Data:
▬▬▬▬▬▬▬▬▬▬

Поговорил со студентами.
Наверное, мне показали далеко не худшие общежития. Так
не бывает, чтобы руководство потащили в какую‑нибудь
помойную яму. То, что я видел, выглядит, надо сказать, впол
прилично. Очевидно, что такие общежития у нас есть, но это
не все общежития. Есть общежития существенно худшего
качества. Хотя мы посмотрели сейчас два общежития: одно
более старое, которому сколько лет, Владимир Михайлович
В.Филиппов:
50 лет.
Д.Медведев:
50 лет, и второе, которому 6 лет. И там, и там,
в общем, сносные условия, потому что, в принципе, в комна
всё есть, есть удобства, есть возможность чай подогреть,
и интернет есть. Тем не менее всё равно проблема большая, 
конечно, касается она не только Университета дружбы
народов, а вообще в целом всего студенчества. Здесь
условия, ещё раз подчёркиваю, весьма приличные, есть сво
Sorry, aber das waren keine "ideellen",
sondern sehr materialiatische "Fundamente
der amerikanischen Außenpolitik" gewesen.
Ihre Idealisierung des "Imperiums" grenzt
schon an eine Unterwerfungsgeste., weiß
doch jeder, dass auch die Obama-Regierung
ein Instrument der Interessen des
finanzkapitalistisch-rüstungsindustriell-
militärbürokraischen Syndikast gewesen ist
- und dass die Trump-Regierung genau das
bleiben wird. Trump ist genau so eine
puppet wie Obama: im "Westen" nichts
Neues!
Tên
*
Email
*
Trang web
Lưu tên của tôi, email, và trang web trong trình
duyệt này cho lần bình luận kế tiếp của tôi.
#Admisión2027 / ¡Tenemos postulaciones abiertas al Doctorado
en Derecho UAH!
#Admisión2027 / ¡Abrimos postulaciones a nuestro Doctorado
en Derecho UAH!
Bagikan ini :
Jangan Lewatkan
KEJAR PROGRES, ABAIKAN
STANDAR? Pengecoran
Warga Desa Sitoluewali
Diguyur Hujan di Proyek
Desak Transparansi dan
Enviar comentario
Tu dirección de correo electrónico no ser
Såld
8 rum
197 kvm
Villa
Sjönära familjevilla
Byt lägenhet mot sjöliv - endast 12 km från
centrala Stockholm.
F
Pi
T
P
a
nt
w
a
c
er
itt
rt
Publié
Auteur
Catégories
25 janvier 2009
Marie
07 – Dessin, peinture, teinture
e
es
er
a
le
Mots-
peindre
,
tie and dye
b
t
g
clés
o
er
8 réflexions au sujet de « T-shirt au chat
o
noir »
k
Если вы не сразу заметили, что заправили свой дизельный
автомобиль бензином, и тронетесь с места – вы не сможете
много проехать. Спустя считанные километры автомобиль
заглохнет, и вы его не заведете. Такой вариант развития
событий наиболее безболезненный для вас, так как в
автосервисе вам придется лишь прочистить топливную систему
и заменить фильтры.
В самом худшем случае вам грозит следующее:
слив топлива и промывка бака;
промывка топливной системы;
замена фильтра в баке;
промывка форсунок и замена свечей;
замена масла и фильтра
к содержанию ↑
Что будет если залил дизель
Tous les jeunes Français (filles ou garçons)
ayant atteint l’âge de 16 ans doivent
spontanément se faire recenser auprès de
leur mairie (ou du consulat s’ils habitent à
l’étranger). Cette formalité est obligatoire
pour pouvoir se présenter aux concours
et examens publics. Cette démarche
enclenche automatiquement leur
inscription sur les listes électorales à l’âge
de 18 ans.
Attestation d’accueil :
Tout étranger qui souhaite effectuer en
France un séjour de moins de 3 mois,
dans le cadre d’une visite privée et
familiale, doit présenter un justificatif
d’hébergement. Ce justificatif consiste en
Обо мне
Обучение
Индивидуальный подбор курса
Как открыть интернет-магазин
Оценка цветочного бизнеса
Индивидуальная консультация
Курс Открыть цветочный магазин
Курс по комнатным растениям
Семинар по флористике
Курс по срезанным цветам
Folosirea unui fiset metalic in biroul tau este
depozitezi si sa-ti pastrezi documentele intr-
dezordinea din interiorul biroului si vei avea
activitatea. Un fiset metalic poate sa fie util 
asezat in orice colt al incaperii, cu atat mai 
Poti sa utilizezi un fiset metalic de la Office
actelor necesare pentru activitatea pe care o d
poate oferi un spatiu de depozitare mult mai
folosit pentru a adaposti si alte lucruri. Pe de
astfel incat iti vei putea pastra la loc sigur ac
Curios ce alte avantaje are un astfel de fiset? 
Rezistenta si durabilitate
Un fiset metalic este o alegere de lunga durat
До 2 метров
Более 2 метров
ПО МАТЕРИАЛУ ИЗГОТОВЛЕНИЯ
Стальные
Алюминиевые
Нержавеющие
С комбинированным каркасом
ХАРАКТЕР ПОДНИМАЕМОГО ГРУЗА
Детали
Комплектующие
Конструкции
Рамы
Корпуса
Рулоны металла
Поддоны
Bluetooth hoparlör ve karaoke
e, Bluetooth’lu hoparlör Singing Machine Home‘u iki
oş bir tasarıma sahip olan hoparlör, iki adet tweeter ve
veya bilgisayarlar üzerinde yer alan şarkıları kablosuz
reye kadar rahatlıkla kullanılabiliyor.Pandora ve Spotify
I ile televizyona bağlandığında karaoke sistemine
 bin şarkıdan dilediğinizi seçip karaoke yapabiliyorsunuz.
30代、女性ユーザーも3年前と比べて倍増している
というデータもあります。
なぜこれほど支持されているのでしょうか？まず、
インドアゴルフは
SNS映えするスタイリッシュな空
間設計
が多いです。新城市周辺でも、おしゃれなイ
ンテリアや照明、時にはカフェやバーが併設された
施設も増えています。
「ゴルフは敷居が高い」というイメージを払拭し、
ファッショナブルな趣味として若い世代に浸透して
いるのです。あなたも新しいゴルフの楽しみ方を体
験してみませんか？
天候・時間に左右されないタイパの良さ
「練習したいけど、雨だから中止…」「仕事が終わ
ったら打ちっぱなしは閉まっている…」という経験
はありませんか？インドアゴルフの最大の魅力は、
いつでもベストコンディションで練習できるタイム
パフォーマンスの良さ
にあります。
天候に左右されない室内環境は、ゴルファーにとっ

▬▬▬▬▬▬▬▬▬▬

Task goal:
Return the text of all the entries above line by line, keeping every character as it appears.

Task response:
Поговорил со студентами.
Наверное, мне показали далеко не худшие общежития. Так
не бывает, чтобы руководство потащили в какую‑нибудь
помойную яму. То, что я видел, выглядит, надо сказать, впол
прилично. Очевидно, что такие общежития у нас есть, но это
не все общежития. Есть общежития существенно худшего
качества. Хотя мы посмотрели сейчас два общежития: одно
более старое, которому сколько лет, Владимир Михайлович
В.Филиппов:
50 лет.
Д.Медведев:
50 лет, и второе, которому 6 лет. И там, и там,
в общем, сносные условия, потому что, в принципе, в комна
всё есть, есть удобства, есть возможность чай подогреть,
и интернет есть. Тем не менее всё равно проблема большая, 
конечно, касается она не только Университета дружбы
народов, а вообще в целом всего студенчества. Здесь
условия, ещё раз подчёркиваю, весьма приличные, есть сво
Sorry, aber das waren keine "ideellen",
sondern sehr materialiatische "Fundamente
der amerikanischen Außenpolitik" gewesen.
Ihre Idealisierung des "Imperiums" grenzt
schon an eine Unterwerfungsgeste., weiß
doch jeder, dass auch die Obama-Regierung
ein Instrument der Interessen des
finanzkapitalistisch-rüstungsindustriell-
militärbürokraischen Syndikast gewesen ist
- und dass die Trump-Regierung genau das
bleiben wird. Trump ist genau so eine
puppet wie Obama: im "Westen" nichts
Neues!
Tên
*
Email
*
Trang web
Lưu tên của tôi, email, và trang web trong trình
duyệt này cho lần bình luận kế tiếp của tôi.
#Admisión2027 / ¡Tenemos postulaciones abiertas al Doctorado
en Derecho UAH!
#Admisión2027 / ¡Abrimos postulaciones a nuestro Doctorado
en Derecho UAH!
Bagikan ini :
Jangan Lewatkan
KEJAR PROGRES, ABAIKAN
STANDAR? Pengecoran
Warga Desa Sitoluewali
Diguyur Hujan di Proyek
Desak Transparansi dan
Enviar comentario
Tu dirección de correo electrónico no ser
Såld
8 rum
197 kvm
Villa
Sjönära familjevilla
Byt lägenhet mot sjöliv - endast 12 km från
centrala Stockholm.
F
Pi
T
P
a
nt
w
a
c
er
itt
rt
Publié
Auteur
Catégories
25 janvier 2009
Marie
07 – Dessin, peinture, teinture
e
es
er
a
le
Mots-
peindre
,
tie and dye
b
t
g
clés
o
er
8 réflexions au sujet de « T-shirt au chat
o
noir »
k
Если вы не сразу заметили, что заправили свой дизельный
автомобиль бензином, и тронетесь с места – вы не сможете
много проехать. Спустя считанные километры автомобиль
заглохнет, и вы его не заведете. Такой вариант развития
событий наиболее безболезненный для вас, так как в
автосервисе вам придется лишь прочистить топливную систему
и заменить фильтры.
В самом худшем случае вам грозит следующее:
слив топлива и промывка бака;
промывка топливной системы;
замена фильтра в баке;
промывка форсунок и замена свечей;
замена масла и фильтра
к содержанию ↑
Что будет если залил дизель
Tous les jeunes Français (filles ou garçons)
ayant atteint l’âge de 16 ans doivent
spontanément se faire recenser auprès de
leur mairie (ou du consulat s’ils habitent à
l’étranger). Cette formalité est obligatoire
pour pouvoir se présenter aux concours
et examens publics. Cette démarche
enclenche automatiquement leur
inscription sur les listes électorales à l’âge
de 18 ans.
Attestation d’accueil :
Tout étranger qui souhaite effectuer en
France un séjour de moins de 3 mois,
dans le cadre d’une visite privée et
familiale, doit présenter un justificatif
d’hébergement. Ce justificatif consiste en
Обо мне
Обучение
Индивидуальный подбор курса
Как открыть интернет-магазин
Оценка цветочного бизнеса
Индивидуальная консультация
Курс Открыть цветочный магазин
Курс по комнатным растениям
Семинар по флористике
Курс по срезанным цветам
Folosirea unui fiset metalic in biroul tau este
depozitezi si sa-ti pastrezi documentele intr-
dezordinea din interiorul biroului si vei avea
activitatea. Un fiset metalic poate sa fie util 
asezat in orice colt al incaperii, cu atat mai 
Poti sa utilizezi un fiset metalic de la Office
actelor necesare pentru activitatea pe care o d
poate oferi un spatiu de depozitare mult mai
folosit pentru a adaposti si alte lucruri. Pe de
astfel incat iti vei putea pastra la loc sigur ac
Curios ce alte avantaje are un astfel de fiset? 
Rezistenta si durabilitate
Un fiset metalic este o alegere de lunga durat
До 2 метров
Более 2 метров
ПО МАТЕРИАЛУ ИЗГОТОВЛЕНИЯ
Стальные
Алюминиевые
Нержавеющие
С комбинированным каркасом
ХАРАКТЕР ПОДНИМАЕМОГО ГРУЗА
Детали
Комплектующие
Конструкции
Рамы
Корпуса
Рулоны металла
Поддоны
Bluetooth hoparlör ve karaoke
e, Bluetooth’lu hoparlör Singing Machine Home‘u iki
oş bir tasarıma sahip olan hoparlör, iki adet tweeter ve
veya bilgisayarlar üzerinde yer alan şarkıları kablosuz
reye kadar rahatlıkla kullanılabiliyor.Pandora ve Spotify
I ile televizyona bağlandığında karaoke sistemine
 bin şarkıdan dilediğinizi seçip karaoke yapabiliyorsunuz.
30代、女性ユーザーも3年前と比べて倍増している
というデータもあります。
なぜこれほど支持されているのでしょうか？まず、
インドアゴルフは
SNS映えするスタイリッシュな空
間設計
が多いです。新城市周辺でも、おしゃれなイ
ンテリアや照明、時にはカフェやバーが併設された
施設も増えています。
「ゴルフは敷居が高い」というイメージを払拭し、
ファッショナブルな趣味として若い世代に浸透して
いるのです。あなたも新しいゴルフの楽しみ方を体
験してみませんか？
天候・時間に左右されないタイパの良さ
「練習したいけど、雨だから中止…」「仕事が終わ
ったら打ちっぱなしは閉まっている…」という経験
はありませんか？インドアゴルフの最大の魅力は、
いつでもベストコンディションで練習できるタイム
パフォーマンスの良さ
にあります。
天候に左右されない室内環境は、ゴルファーにとっ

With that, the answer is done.